Write monthly new-vs-returning requests SQL
Company: Thumbtack
Role: Data Scientist
Category: Data Manipulation (SQL/Python)
Difficulty: Medium
Interview Round: Onsite
Given the schema and sample data below, write a single PostgreSQL query (no dynamic SQL) that returns, for every calendar month present in requests, the counts and shares of requests from NEW vs RETURNING users. Definitions: A user's FIRST_REQUEST_MONTH is date_trunc('month', MIN(request_ts)) over all their requests. A request is NEW if date_trunc('month', request_ts) = FIRST_REQUEST_MONTH for that user; otherwise it is RETURNING. Output columns: month (YYYY-MM), new_request_count, returning_request_count, new_share_pct (0–100 with two decimals), returning_share_pct. Requirements: (1) Include months even if one class has zero; (2) Avoid double counting; (3) Treat timestamps as UTC; (4) Do not assume contiguous months; (5) Be robust if a user exists in users but has no requests (they should not appear unless the month has requests from someone); (6) Order by month ascending. Also, show what your query would output on the sample data to verify understanding.
Schema:
users(user_id INT PRIMARY KEY, signup_dt DATE)

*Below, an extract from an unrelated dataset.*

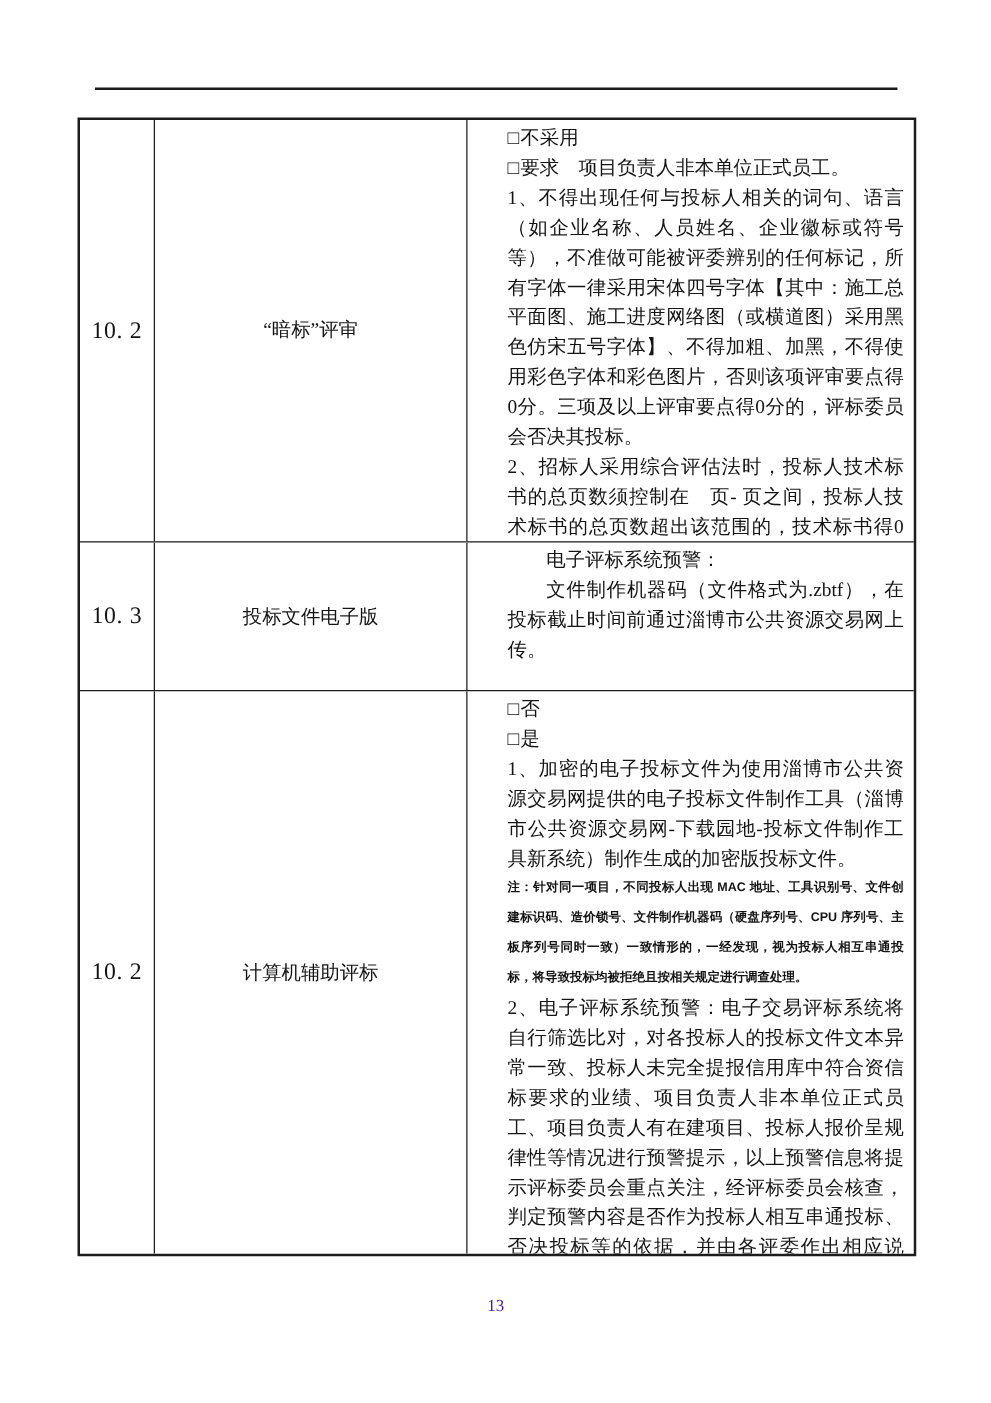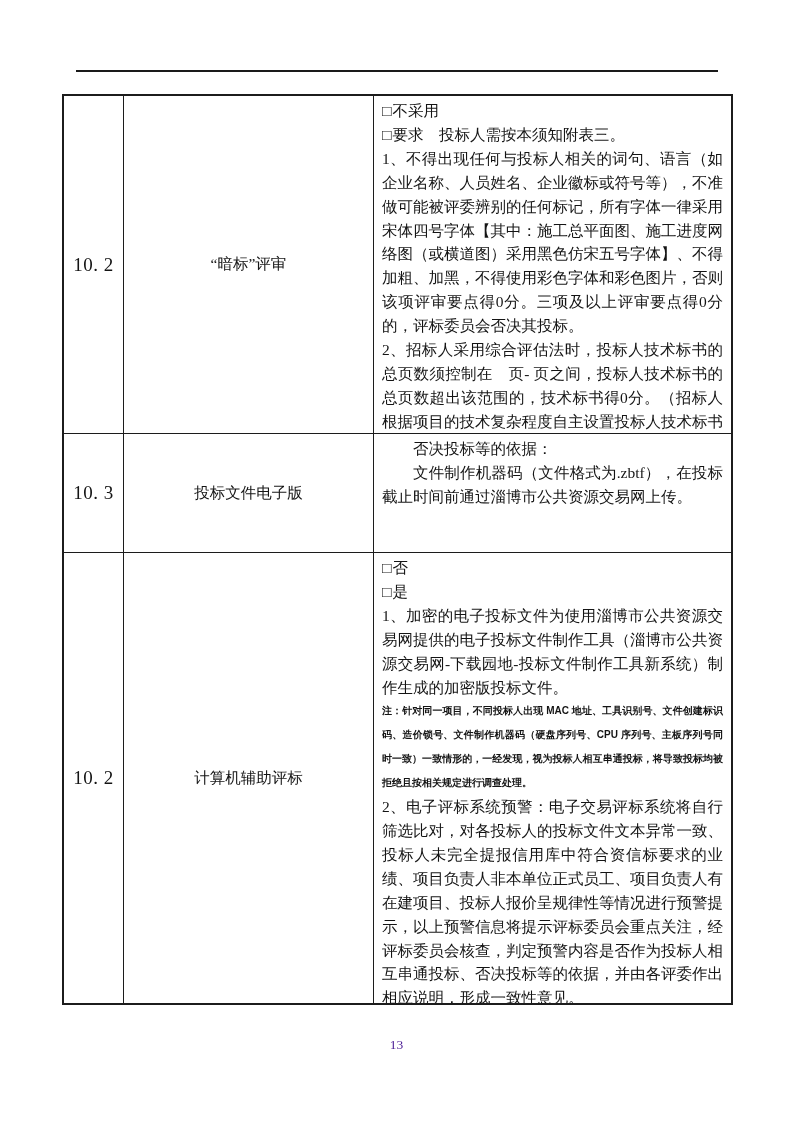"□不采用" .cell-content { margin-left: none -> 24px }
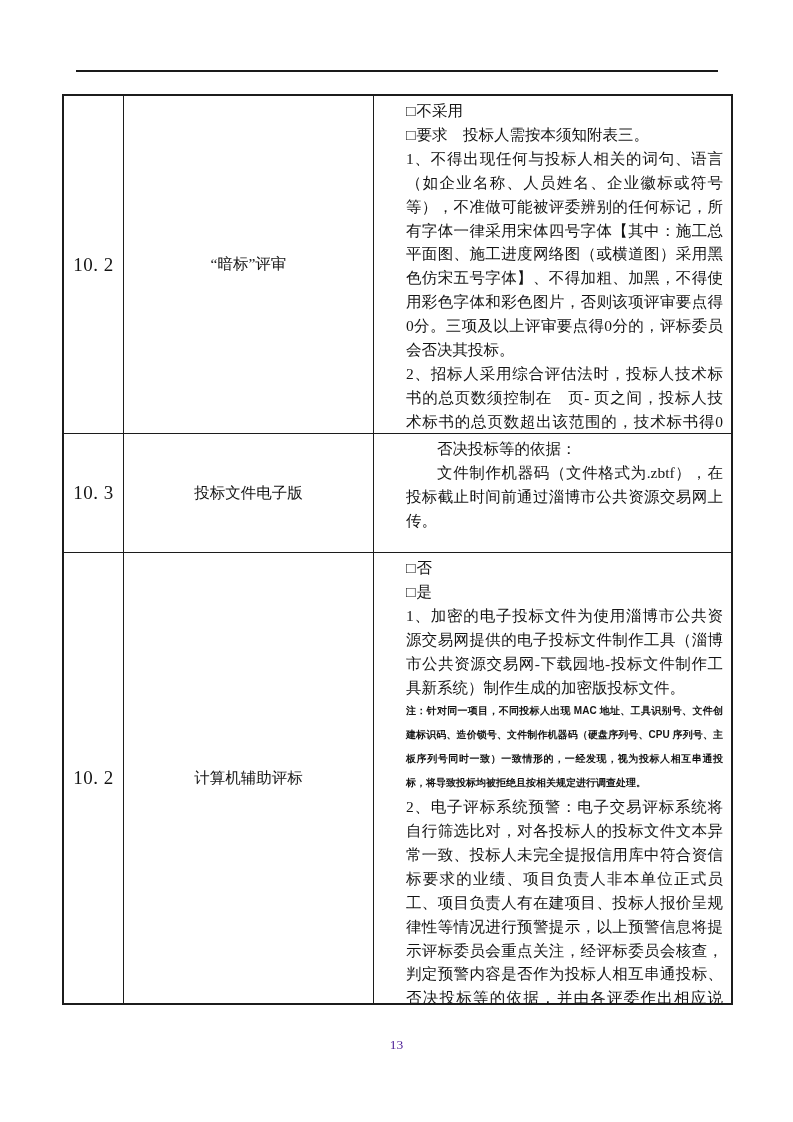"要求 投标人需按本须知附表三。" span { text: 投标人需按本须知附表三 -> 项目负责人非本单位正式员工 }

requests(request_id INT PRIMARY KEY, user_id INT REFERENCES users(user_id), request_ts TIMESTAMP NOT NULL)
Sample tables:
users
+---------+------------+
| user_id | signup_dt |
+---------+------------+
| 1 | 2025-01-10 |
| 2 | 2025-01-20 |
| 3 | 2025-02-02 |
| 4 | 2025-02-25 |
+---------+------------+
requests
+------------+---------+---------------------+
| request_id | user_id | request_ts |
+------------+---------+---------------------+
| 101 | 1 | 2025-01-11 08:00:00 |
| 102 | 1 | 2025-02-01 10:00:00 |
| 103 | 2 | 2025-01-25 12:00:00 |
| 104 | 2 | 2025-02-15 09:00:00 |
| 105 | 3 | 2025-02-10 14:00:00 |
| 106 | 3 | 2025-02-28 16:00:00 |
| 107 | 1 | 2025-03-05 11:00:00 |
| 108 | 4 | 2025-03-01 07:30:00 |
+------------+---------+---------------------+
Quick Answer: This question evaluates a candidate's ability to perform time-based SQL aggregation and classification, covering window functions to compute each user's first request month, conditional counts for NEW vs RETURNING requests, percentage formatting, and correct handling of UTC timestamps and edge cases.